- _REQUISITOS_
a) Enumere todos os atos que, segundo o trecho sobre a execução provisória da pena, podem dar origem à ordem de prisão de natureza processual.
b) Transcreva, do trecho sobre a execução provisória da pena, a passagem que vai de "A ordem de prisão, em" até "Lei n.º. 12.403.".

- _TRECHO PARA LEITURA_
===

O Supremo Tribunal Federal alterou o seu entendimento, nos últimos dez anos, quatro vezes seguidas.

Inicialmente, desde novembro de 1991 até fevereiro de 2009, havia o entendimento de que era possível a execução provisória após a condenação proferida por um tribunal ordinário, e, caso o réu opusesse recursos junto às instâncias extraordinárias (STJ e STF), deveria iniciar o cumprimento provisório da pena até a finalização do julgamento. A fundamentação principal do HC 68.726, julgado pelo Min. Néri da Silveira, que embasou este entendimento, dispôs que:

Não considero, de outra parte, a ordem para que expeça mandado de prisão do réu, cuja pena privativa de liberdade se confirme, unanimemente, no julgamento de sua apelação contra a sentença desfavorável, em conflito com a norma do art. 5º, LVII, da Constituição Federal, quando preceitua: “ninguém será considerado culpado até o trânsito em julgado da sentença penal condenatória”.

A ordem de prisão, em decorrência de decreto de custódia preventiva, de sentença de pronúncia ou de decisão de órgão julgador de segundo grau, é de natureza processual, concerne aos interesses da garantia da aplicação da lei penal ou da execução da pena imposta, após reconhecida a responsabilidade criminal do acusado, segundo o devido processo legal, com respeito aos princípios do contraditório e da ampla defesa, qual na espécie sucedeu.[2]

O entendimento estava compatível com a legislação da época, tendo em vista que a legislação processual penal, prevista no art. 283 do Código de Processo Penal, que vedava a prisão antes do trânsito em julgado, só foi alterada em 4 de maio de 2011, por intermédio da Lei n.º. 12.403.

===

(Uma sequência de registros)
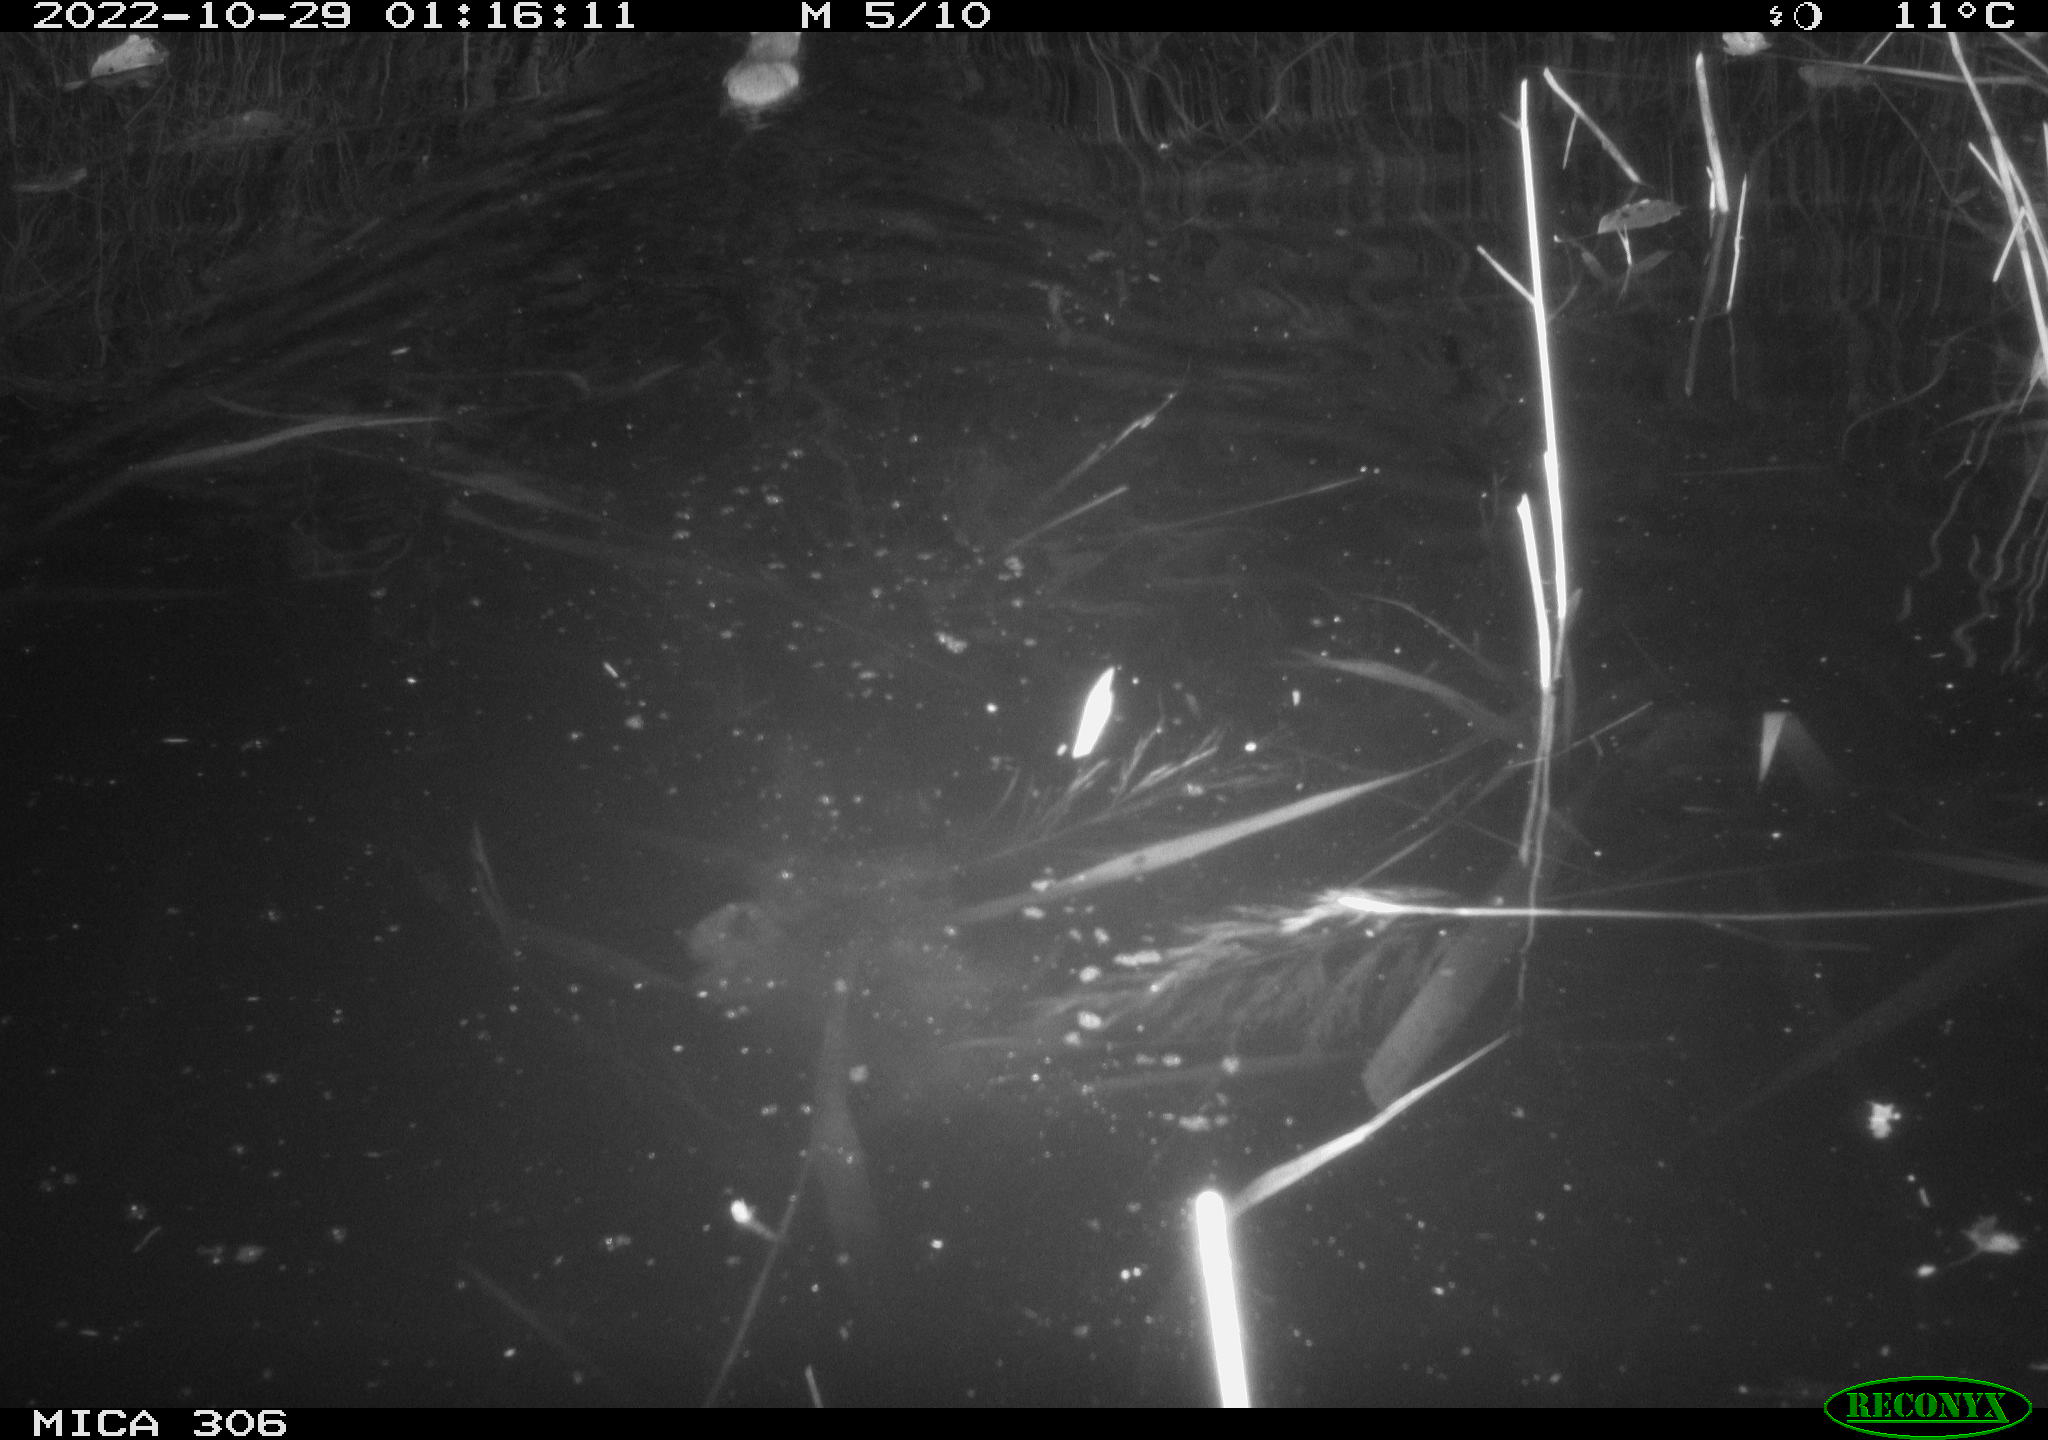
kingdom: Animalia
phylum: Chordata
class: Mammalia
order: Rodentia
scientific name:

===

- _SOLUÇÕES_
a)
- Decreto de custódia preventiva
- Sentença de pronúncia
- Decisão de órgão julgador de segundo grau

b)
A ordem de prisão, em decorrência de decreto de custódia preventiva, de sentença de pronúncia ou de decisão de órgão julgador de segundo grau, é de natureza processual, concerne aos interesses da garantia da aplicação da lei penal ou da execução da pena imposta, após reconhecida a responsabilidade criminal do acusado, segundo o devido processo legal, com respeito aos princípios do contraditório e da ampla defesa, qual na espécie sucedeu.[2]

O entendimento estava compatível com a legislação da época, tendo em vista que a legislação processual penal, prevista no art. 283 do Código de Processo Penal, que vedava a prisão antes do trânsito em julgado, só foi alterada em 4 de maio de 2011, por intermédio da Lei n.º. 12.403.